About this exercise: Out of the listing below, copy every line that carries the string "spray".

Available data:

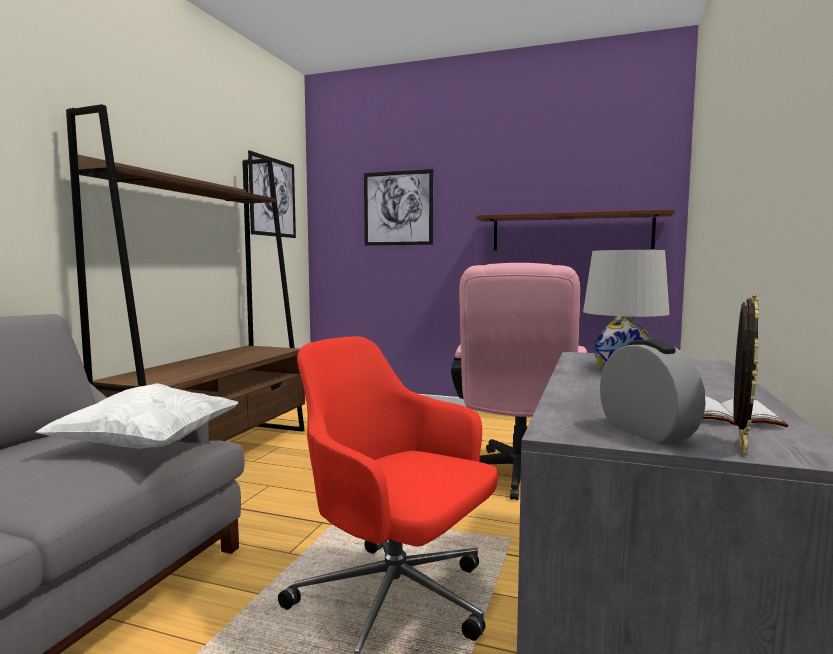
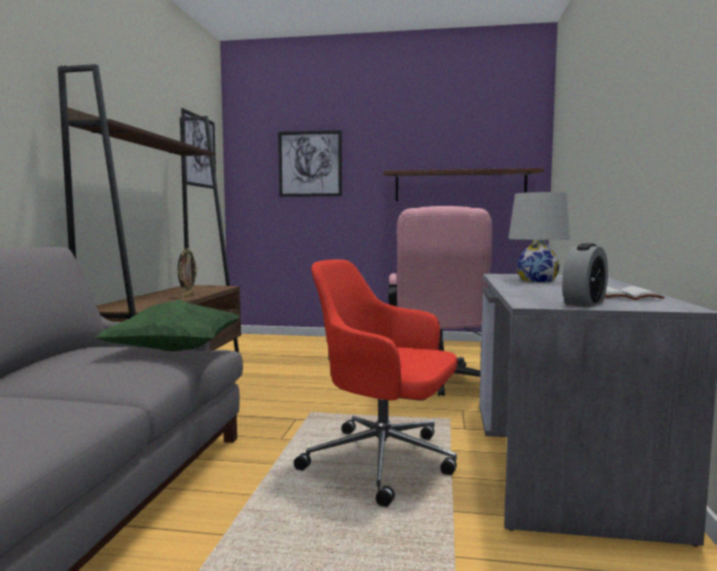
camera: 10 degrees left, 0 degrees up
white pillow [36,383,238,449] -> green pillow [96,299,240,351]
alarm clock [600,339,706,444] -> alarm clock turned 75 degrees clockwise [562,243,608,307]
picture frame [734,293,759,455] -> picture frame moved to [178,248,198,298]

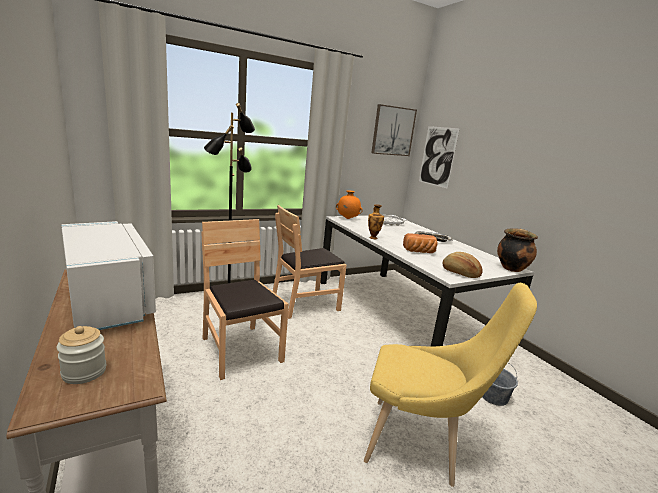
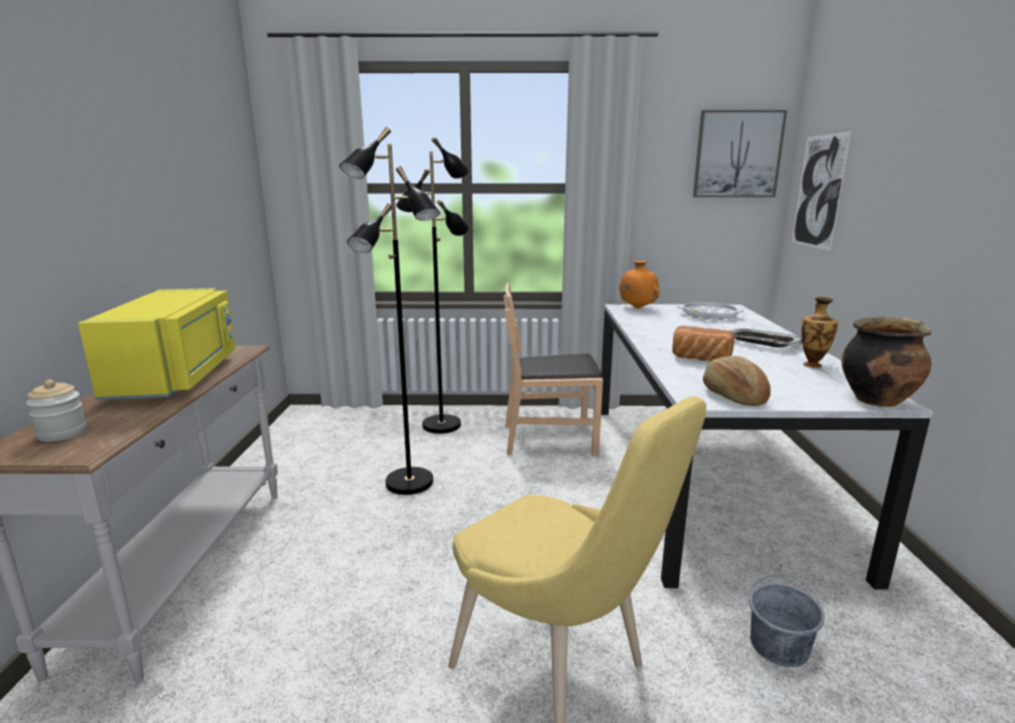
camera: 30 degrees right, 0 degrees up
white microwave [61,221,156,330] -> yellow microwave [78,288,236,400]
brown chair [202,219,289,380] -> black floor lamp [339,127,440,495]
vase [368,204,384,239] -> vase moved to [801,297,838,368]

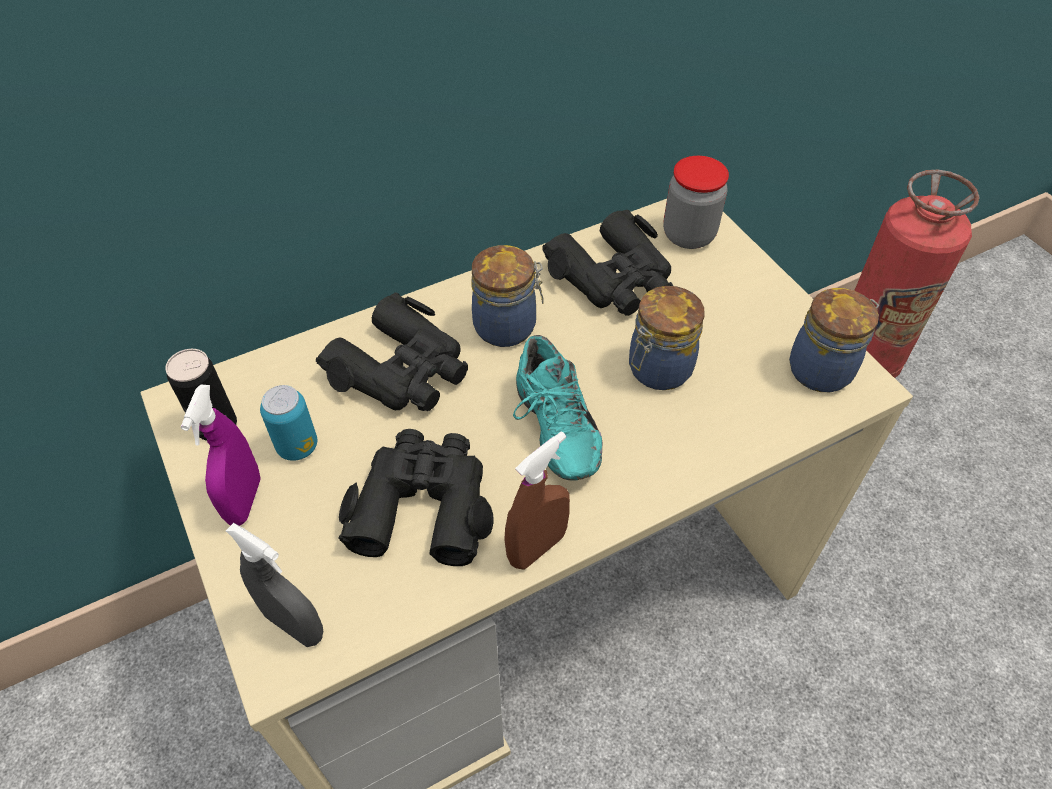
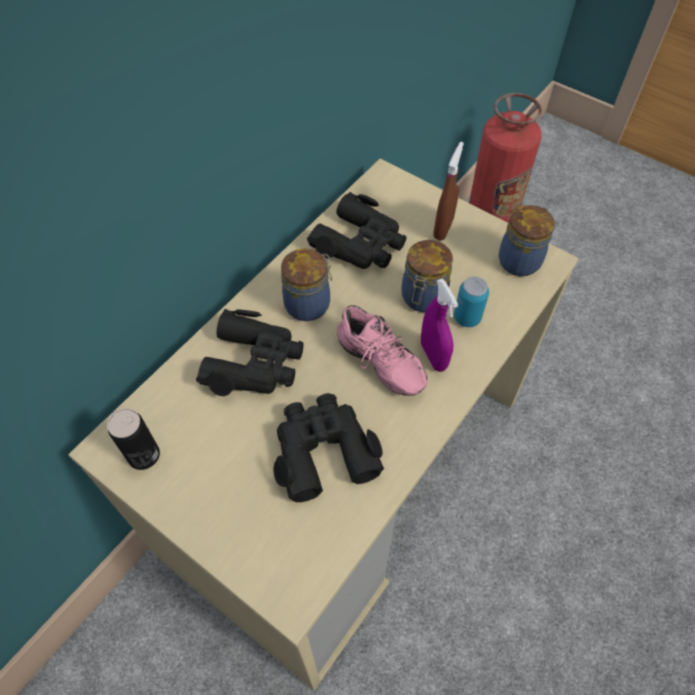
camera: 25 degrees left, 5 degrees up
purple spray bottle [181,384,260,526] -> purple spray bottle moved to [421,278,458,372]
grey spray bottle [226,523,323,647] -> none
can [260,385,317,461] -> can moved to [454,277,489,327]
brown spray bottle [504,432,570,570] -> brown spray bottle moved to [433,142,464,241]
turquoise shoe [513,335,602,480] -> pink shoe [337,305,428,396]
jar [663,156,729,249] -> none

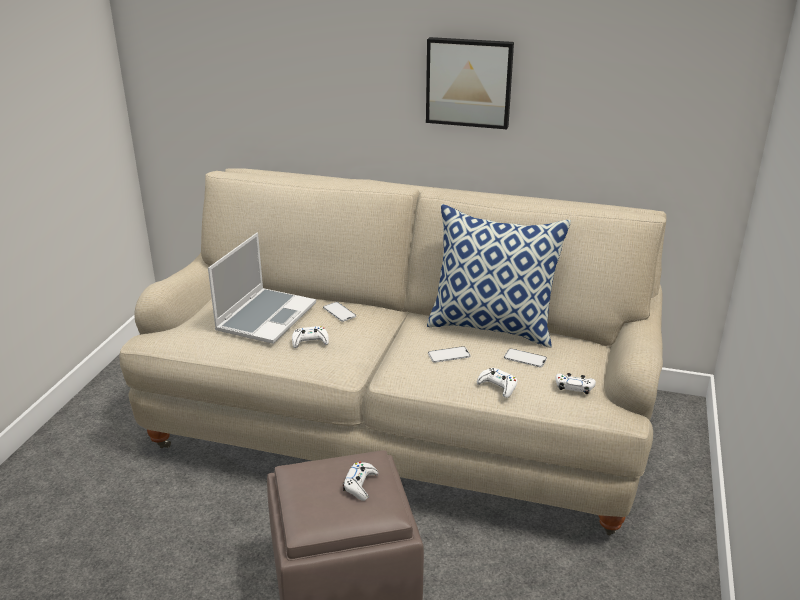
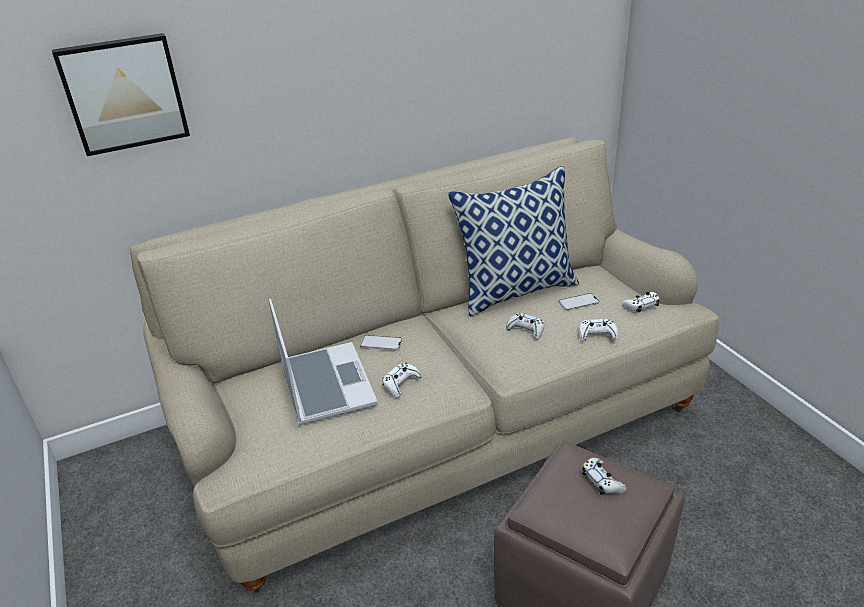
camera: 40 degrees left, 5 degrees up
picture [426,37,514,129] -> picture moved to [52,33,190,156]
phone [428,346,471,363] -> white game controller [506,313,545,340]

Completed task:
purple spray bottle [181,384,260,526] -> purple spray bottle moved to [421,278,458,372]
grey spray bottle [226,523,323,647] -> none
brown spray bottle [504,432,570,570] -> brown spray bottle moved to [433,142,464,241]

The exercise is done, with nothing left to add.